• **Task prompt**: Repeat the data exactly as given below, dropping every picture.

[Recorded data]

^^^^^^^^^^^^^^^^

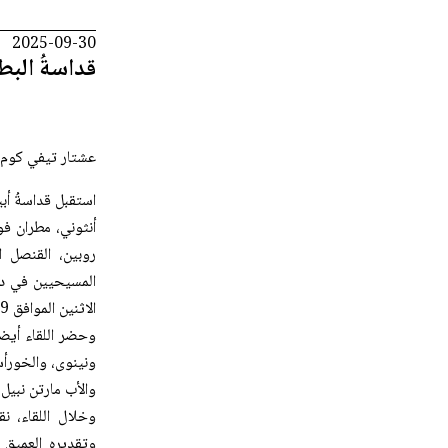
2025-09-30
قداسةُ الب
عشتار تيفي كوم 
استقبل قداسةُ أبي
أنثوني، مطران فو
روبين، القنصل ا
الاثنين الموافق 29 أيلول 2025.
وحضر اللقاء أيضا
ونينوى، والخورأ
والأب مارتن نبيل،
وخلال اللقاء، ن
وتقديره العميق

^^^^^^^^^^^^^^^^

• **Answer below**:
2025-09-30
قداسةُ الب
عشتار تيفي كوم 
استقبل قداسةُ أبي
أنثوني، مطران فو
روبين، القنصل ا
الاثنين الموافق 29 أيلول 2025.
وحضر اللقاء أيضا
ونينوى، والخورأ
والأب مارتن نبيل،
وخلال اللقاء، ن
وتقديره العميق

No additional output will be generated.